I thought it would be good to start a fresh thread about this particular network type. There are several posts in this forum about it but I thought it would be good to discuss approaches on how to use fastai to help create a dataset and module to get started with.
These resources were useful but if you have any others please share them and I’ll add them.
You’ll finds some classes to help create a siamese network.
In the notebook is how to:
Create a Siamese Dataset from an already labelled dataset.
Siamese Network Module
Currently it is generating pairs of items before training because I thought it would be to easier to evaluate bad data. Pairs could be generated on the fly?
The Siamese Network Module uses resnet34 by default as an encoder but could use any architecture as an encoder
You can choose classes to make the validation set. This validation set is hidden from training for better evaluation of the network.
I’ve used Hinge Loss but there are many other choices for loss functions. I’ll add some more and see what they do
Should we be freezing the encoder?
How close should our results be to 0 for us to accept them as a good guess
Do Siamese networks with heads improve results
The number of pairs we can train on is very large even for a small dataset like this. How should we allow the user to configure the usage of it while preserving good defaults (having an even balance of pairs for each class)
There is this fastai v0.7 kernel that I highly recommend. The code is easy to understand with a lot of comments.
Other kernels like the following were very informative too:
this pytorch code: which used protonet (few shot learning), an interesting middle approach between one-shot learning like Siamese and classification). This is a very nice explanation on what it is and why it is a major trend in metric learning approaches.
this keras kernel: which was unbeatable due to the use of LAP in selecting the image pairs. LAP is Linear Assignment Problem which is a special type of linear programming problem which deals with the allocation of the various resources to the various activities on one to one basis. It does it in such a way that the cost or time involved in the process is minimum and profit or sale is maximum. It was very compute heavy approach to choose image pairs from the ~20K images, that it took around 50-70% of the total 3 days training time for CPU compute and the rest was training with GPU. But no other approaches could beat it.

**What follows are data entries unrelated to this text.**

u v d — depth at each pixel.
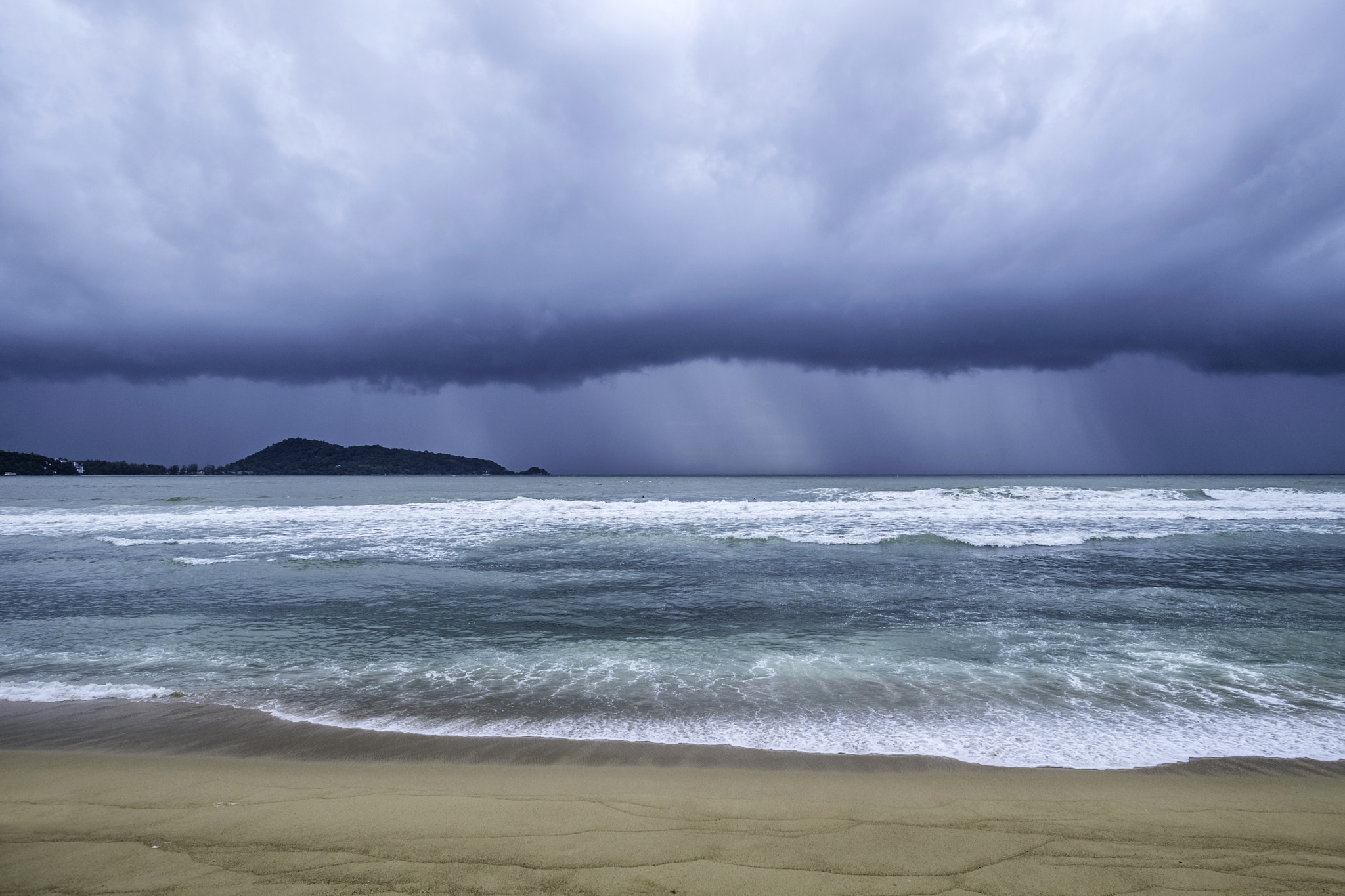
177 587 12.80
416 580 13.45
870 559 15.81
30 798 4.40
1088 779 4.83
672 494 46.44
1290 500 30.36
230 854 3.47
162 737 5.82
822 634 9.38
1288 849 3.63
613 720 6.18
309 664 8.08
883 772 4.96
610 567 14.90
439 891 3.05
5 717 6.32
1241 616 10.28
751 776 4.87
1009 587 12.56
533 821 3.92
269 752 5.47
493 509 28.12
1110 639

If you are serious about Siamese and metric learning in general, I highly recommend to try running the above three kernels and play with them until you understand the concepts.
The way on how you are selecting the image pairs and how the code is increasing the difficulty of the negative image pairs were major keys in 20-30% variation in accuracy. So it is not just the Siamese network whether it works fine, but this essential minor details are crucial to make it on par or better performance than other classification approaches.
@baz . Thanks for this post. Do you have the answer for your question that how close is the distance to be consider that similar or different ? I know that it should be some where from 0 to margin not sure how to choose properly
Currently v2 is still under development and will make creating a Siamese pipeline much easier. Check out video just above that I posted that shows Jeremy explaining how to use the new api to do this. I will get to creating an example of siamese networks at some point and I’ll post it in here.
This is a great question. I did some exploration manually to see but didn’t see any glaringly obvious answer to it. I would re-run others experiments and see what answers they got and see how large they’re loss values got.
I have been trying to implement Siamese Network on different dataset rather than PETS dataset as showed in tutorial. I have tried to implement on MNIST dataset, when i looked into the show_batch().
Their is a clear problem that they are showing disimilar images as similar. I dont know where is the problem is?